Côté Europe officielle, un article du nouveau ministre allemand des Affaires étrangères, Frank-Walter Steinmeier,  paru dans "Le Monde" du jeudi 6 février, donne le ton: il faut préférer la diplomatie aux postures nationalistes. Comme il n'y a pas de filiation directe entre l'actuelle République fédérale et la vieille Allemagne impériale, Steinmeier peut écrire: "Au lieu de tabler sur l'apaisement et la compréhension, Berlin opta pour l'escalade".

 

 C'est un peu court. Même le ministre des Affaires étrangères d'un gouvernement de coalition pourrait s'étendre sur ce qu'était l'Allemagne militariste des Bismarck, Guillaume II et Hindenburg. Et le SPD dont Steinmeier fait partie pourrait utilement regretter le vote unanime des crédits à la guerre dont le parti social-démocrate de 1914 s'est rendu coupable.

 

Néanmoins, à Paris comme à Berlin, à Londres comme à Vienne, on pourra mettre pudiquement en question "le jeu des alliances", mais sans plus. Le vernis de respectabilité "européenne" ne mettra pas fondamentalement en cause les nationalismes de l'époque.

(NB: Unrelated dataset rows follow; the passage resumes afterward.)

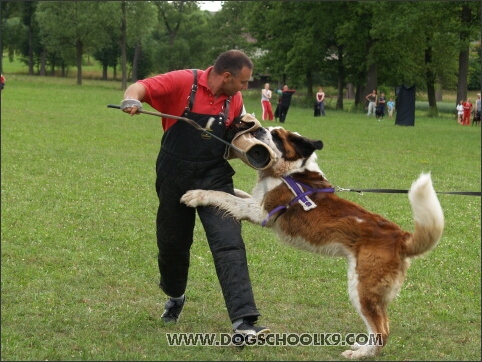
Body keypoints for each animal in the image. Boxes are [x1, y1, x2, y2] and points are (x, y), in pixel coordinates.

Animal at [181, 126, 444, 358]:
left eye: (276, 137)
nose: (257, 129)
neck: (291, 173)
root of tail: (401, 236)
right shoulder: (255, 202)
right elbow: (234, 193)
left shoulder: (261, 212)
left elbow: (223, 196)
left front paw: (197, 194)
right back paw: (362, 348)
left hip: (361, 289)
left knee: (382, 330)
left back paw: (360, 354)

Par exemple, on n'imagine pas le président François Hollande déclarer que la récupération de l'Alsace Lorraine ne valait pas ces  millions de morts et de mutilés. Et il sera intéressant d'observer comment la Russie officielle, celle d'un Poutine qui fait feu de tout bois pour célébrer la grandeur russe, dédouanera  le bellicisme de la clique militariste qui entourait le tsar Nicolas II.

 

La faillite des élites...

 

Or, et à la faveur du rejet populaire croissant d'une Europe des gouvernements soumis aux marchés financiers, les  élections européennes de mai prochain risquent d'être marquées par une poussée des nationalismes rétrogrades, sous le drapeau troué, usé jusqu'à la corde, de la "souveraineté nationale". Illusions passéistes !

 

Contre ces deux camps qui sont les deux faces de la même médaille, le centenaire de 14-18 offre l'occasion à la gauche internationaliste de réaffirmer des positions de principe intangibles... Mais il y a des lueurs de lucidité qu'il faut saluer, ainsi l'article "La faillite des élites" de l'économiste  Martin Wolf dans "Le Monde"  du 18 janvier. Il ose un rapprochement entre la stupidité des "élites" de 1914 et le comportement des "trois bureaucraties non élues" que sont la Commission européenne, la BCE et le Fonds monétaire international. D'où, partout, les explosions de fureur populaire...     

 

 

Robert Falony

 

___________

(1) Sous le titre "1914: le naufrage de l'Europe et du socialisme", l'auteur de ces lignes a rédigé un essai qui est la synthèse de cent années d'Histoire, jusqu'à la crise ouverte en 2008.


Ce travail est en voie de publication  par une de nos maisons d'édition.